§ ASSIGNED TASK
Copy every entry verbatim and skip the pictures.

§ DATA FOR THIS EXERCISE
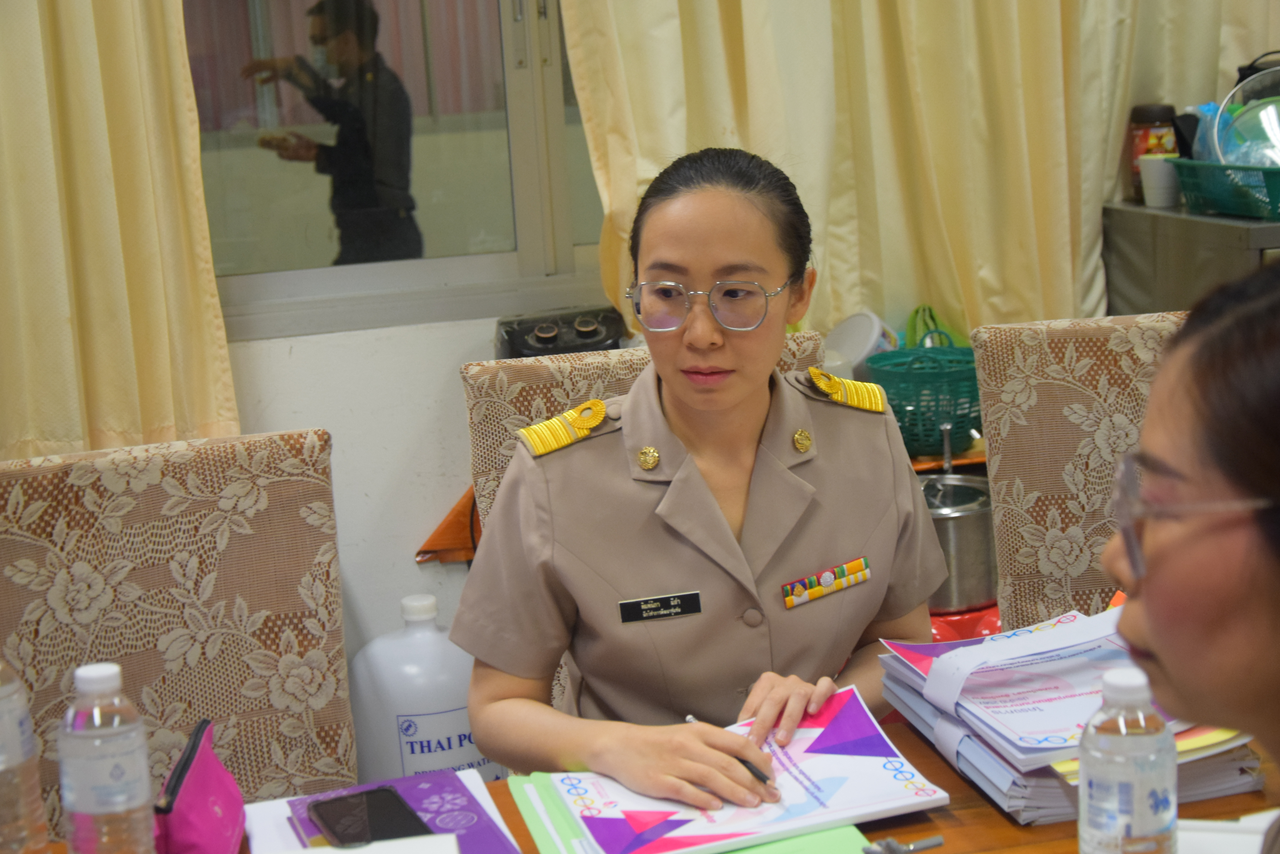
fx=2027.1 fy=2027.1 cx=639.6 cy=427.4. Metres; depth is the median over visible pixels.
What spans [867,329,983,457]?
green basket
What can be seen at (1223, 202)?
green basket
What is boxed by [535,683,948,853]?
booklet
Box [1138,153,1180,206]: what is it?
paper cup
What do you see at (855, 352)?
white bowl
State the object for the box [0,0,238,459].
left curtain
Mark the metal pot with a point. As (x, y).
(978, 526)
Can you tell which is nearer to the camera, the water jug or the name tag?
the name tag
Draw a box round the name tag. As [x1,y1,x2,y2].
[617,591,702,623]
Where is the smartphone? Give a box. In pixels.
[304,784,433,847]
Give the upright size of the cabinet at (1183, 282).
0.884 m
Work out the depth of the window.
3.51 m
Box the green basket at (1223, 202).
[1170,156,1279,219]
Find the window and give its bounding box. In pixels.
[184,0,614,342]
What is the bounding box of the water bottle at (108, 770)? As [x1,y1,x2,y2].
[59,661,157,853]
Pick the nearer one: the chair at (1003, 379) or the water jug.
the chair at (1003, 379)
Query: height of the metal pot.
0.184 m
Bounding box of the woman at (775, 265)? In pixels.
[452,136,942,816]
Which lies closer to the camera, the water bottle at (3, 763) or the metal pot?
the water bottle at (3, 763)
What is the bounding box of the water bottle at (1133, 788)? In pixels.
[1076,665,1178,853]
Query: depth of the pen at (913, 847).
1.67 m
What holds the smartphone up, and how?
on the purple folder at (429, 790)
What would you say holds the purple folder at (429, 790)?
on the table at (1000, 825)
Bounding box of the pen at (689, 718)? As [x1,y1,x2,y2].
[683,714,777,790]
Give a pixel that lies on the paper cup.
(1156, 180)
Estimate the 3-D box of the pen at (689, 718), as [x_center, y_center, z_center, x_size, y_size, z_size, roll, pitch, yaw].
[0.087,0.305,1.894,0.012,0.014,0.152,-11,14,-33]
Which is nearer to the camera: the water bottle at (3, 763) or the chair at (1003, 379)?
the water bottle at (3, 763)
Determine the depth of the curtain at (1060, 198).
3.46 m
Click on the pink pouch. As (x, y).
(206, 815)
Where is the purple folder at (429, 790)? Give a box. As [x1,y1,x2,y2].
[284,768,521,853]
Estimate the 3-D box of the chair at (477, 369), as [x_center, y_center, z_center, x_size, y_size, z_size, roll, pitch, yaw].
[0.086,0.443,2.595,0.532,1.012,0.648,-6,12,-13]
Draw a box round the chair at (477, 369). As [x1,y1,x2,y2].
[466,329,832,708]
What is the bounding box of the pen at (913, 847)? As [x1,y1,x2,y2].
[862,834,945,853]
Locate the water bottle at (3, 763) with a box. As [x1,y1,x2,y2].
[0,656,49,853]
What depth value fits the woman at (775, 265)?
2.15 m
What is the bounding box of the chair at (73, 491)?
[0,427,355,836]
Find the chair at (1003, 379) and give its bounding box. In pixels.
[971,312,1188,634]
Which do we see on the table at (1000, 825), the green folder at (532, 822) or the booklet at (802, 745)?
the green folder at (532, 822)
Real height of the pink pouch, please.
0.098 m
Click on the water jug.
(394, 708)
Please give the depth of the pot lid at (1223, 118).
3.56 m
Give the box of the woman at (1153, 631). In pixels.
[1099,256,1279,853]
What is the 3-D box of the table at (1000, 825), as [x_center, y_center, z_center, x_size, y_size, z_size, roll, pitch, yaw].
[0.196,0.756,1.623,1.875,0.718,0.936,-6,12,-13]
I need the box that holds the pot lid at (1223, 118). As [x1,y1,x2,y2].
[1211,67,1279,166]
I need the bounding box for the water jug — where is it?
[346,591,499,785]
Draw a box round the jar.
[1124,102,1177,200]
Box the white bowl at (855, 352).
[822,310,898,377]
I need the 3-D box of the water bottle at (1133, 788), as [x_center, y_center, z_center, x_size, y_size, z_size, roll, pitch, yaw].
[0.347,0.269,1.442,0.068,0.196,0.067,-6,12,-13]
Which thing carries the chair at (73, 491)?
on the floor
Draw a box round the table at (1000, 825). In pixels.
[10,720,1279,853]
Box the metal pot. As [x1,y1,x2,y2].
[919,472,998,612]
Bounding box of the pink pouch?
[153,719,245,853]
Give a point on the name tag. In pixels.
(672, 603)
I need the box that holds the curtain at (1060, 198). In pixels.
[557,0,1259,344]
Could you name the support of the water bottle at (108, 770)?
on the table at (1000, 825)
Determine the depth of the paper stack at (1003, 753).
1.81 m
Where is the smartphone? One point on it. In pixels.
(331, 830)
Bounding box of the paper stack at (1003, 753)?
[880,606,1266,822]
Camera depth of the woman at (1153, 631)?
1.20 m
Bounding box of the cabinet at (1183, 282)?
[1103,198,1279,315]
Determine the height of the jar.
0.178 m
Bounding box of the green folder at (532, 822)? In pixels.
[503,771,878,853]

§ ANSWER BOX
fx=2027.1 fy=2027.1 cx=639.6 cy=427.4. Metres; depth is the median over visible pixels.
What spans [867,329,983,457]?
green basket
What can be seen at (1223, 202)?
green basket
What is boxed by [535,683,948,853]?
booklet
Box [1138,153,1180,206]: what is it?
paper cup
What do you see at (855, 352)?
white bowl
State the object for the box [0,0,238,459].
left curtain
Mark the metal pot with a point. As (x, y).
(978, 526)
Can you tell which is nearer to the camera, the water jug or the name tag?
the name tag
Draw a box round the name tag. As [x1,y1,x2,y2].
[617,591,702,623]
Where is the smartphone? Give a box. In pixels.
[304,784,433,847]
Give the upright size of the cabinet at (1183, 282).
0.884 m
Work out the depth of the window.
3.51 m
Box the green basket at (1223, 202).
[1170,156,1279,219]
Find the window and give its bounding box. In pixels.
[184,0,614,342]
What is the bounding box of the water bottle at (108, 770)? As [x1,y1,x2,y2].
[59,661,157,853]
Pick the nearer one: the chair at (1003, 379) or the water jug.
the chair at (1003, 379)
Query: height of the metal pot.
0.184 m
Bounding box of the woman at (775, 265)? In pixels.
[452,136,942,816]
Which lies closer to the camera, the water bottle at (3, 763) or the metal pot?
the water bottle at (3, 763)
What is the bounding box of the water bottle at (1133, 788)? In pixels.
[1076,665,1178,853]
Query: depth of the pen at (913, 847).
1.67 m
What holds the smartphone up, and how?
on the purple folder at (429, 790)
What would you say holds the purple folder at (429, 790)?
on the table at (1000, 825)
Bounding box of the pen at (689, 718)? As [x1,y1,x2,y2].
[683,714,777,790]
Give a pixel that lies on the paper cup.
(1156, 180)
Estimate the 3-D box of the pen at (689, 718), as [x_center, y_center, z_center, x_size, y_size, z_size, roll, pitch, yaw].
[0.087,0.305,1.894,0.012,0.014,0.152,-11,14,-33]
Which is nearer to the camera: the water bottle at (3, 763) or the chair at (1003, 379)?
the water bottle at (3, 763)
Determine the depth of the curtain at (1060, 198).
3.46 m
Click on the pink pouch. As (x, y).
(206, 815)
Where is the purple folder at (429, 790)? Give a box. As [x1,y1,x2,y2].
[284,768,521,853]
Estimate the 3-D box of the chair at (477, 369), as [x_center, y_center, z_center, x_size, y_size, z_size, roll, pitch, yaw].
[0.086,0.443,2.595,0.532,1.012,0.648,-6,12,-13]
Draw a box round the chair at (477, 369). As [x1,y1,x2,y2].
[466,329,832,708]
What is the bounding box of the pen at (913, 847)? As [x1,y1,x2,y2].
[862,834,945,853]
Locate the water bottle at (3, 763) with a box. As [x1,y1,x2,y2].
[0,656,49,853]
What depth value fits the woman at (775, 265)?
2.15 m
What is the bounding box of the chair at (73, 491)?
[0,427,355,836]
Find the chair at (1003, 379) and give its bounding box. In pixels.
[971,312,1188,634]
Which do we see on the table at (1000, 825), the green folder at (532, 822) or the booklet at (802, 745)?
the green folder at (532, 822)
Real height of the pink pouch, please.
0.098 m
Click on the water jug.
(394, 708)
Please give the depth of the pot lid at (1223, 118).
3.56 m
Give the box of the woman at (1153, 631). In pixels.
[1099,256,1279,853]
What is the 3-D box of the table at (1000, 825), as [x_center, y_center, z_center, x_size, y_size, z_size, roll, pitch, yaw].
[0.196,0.756,1.623,1.875,0.718,0.936,-6,12,-13]
I need the box that holds the pot lid at (1223, 118). As [x1,y1,x2,y2].
[1211,67,1279,166]
I need the bounding box for the water jug — where is it?
[346,591,499,785]
Draw a box round the jar.
[1124,102,1177,200]
Box the white bowl at (855, 352).
[822,310,898,377]
I need the 3-D box of the water bottle at (1133, 788), as [x_center, y_center, z_center, x_size, y_size, z_size, roll, pitch, yaw].
[0.347,0.269,1.442,0.068,0.196,0.067,-6,12,-13]
Which thing carries the chair at (73, 491)?
on the floor
Draw a box round the table at (1000, 825). In pixels.
[10,720,1279,853]
Box the metal pot. As [x1,y1,x2,y2].
[919,472,998,612]
Bounding box of the pink pouch?
[153,719,245,853]
Give a point on the name tag. In pixels.
(672, 603)
I need the box that holds the curtain at (1060, 198). In pixels.
[557,0,1259,344]
Could you name the support of the water bottle at (108, 770)?
on the table at (1000, 825)
Determine the depth of the paper stack at (1003, 753).
1.81 m
Where is the smartphone? One point on it. In pixels.
(331, 830)
Bounding box of the paper stack at (1003, 753)?
[880,606,1266,822]
Camera depth of the woman at (1153, 631)?
1.20 m
Bounding box of the cabinet at (1183, 282)?
[1103,198,1279,315]
Determine the height of the jar.
0.178 m
Bounding box of the green folder at (532, 822)? In pixels.
[503,771,878,853]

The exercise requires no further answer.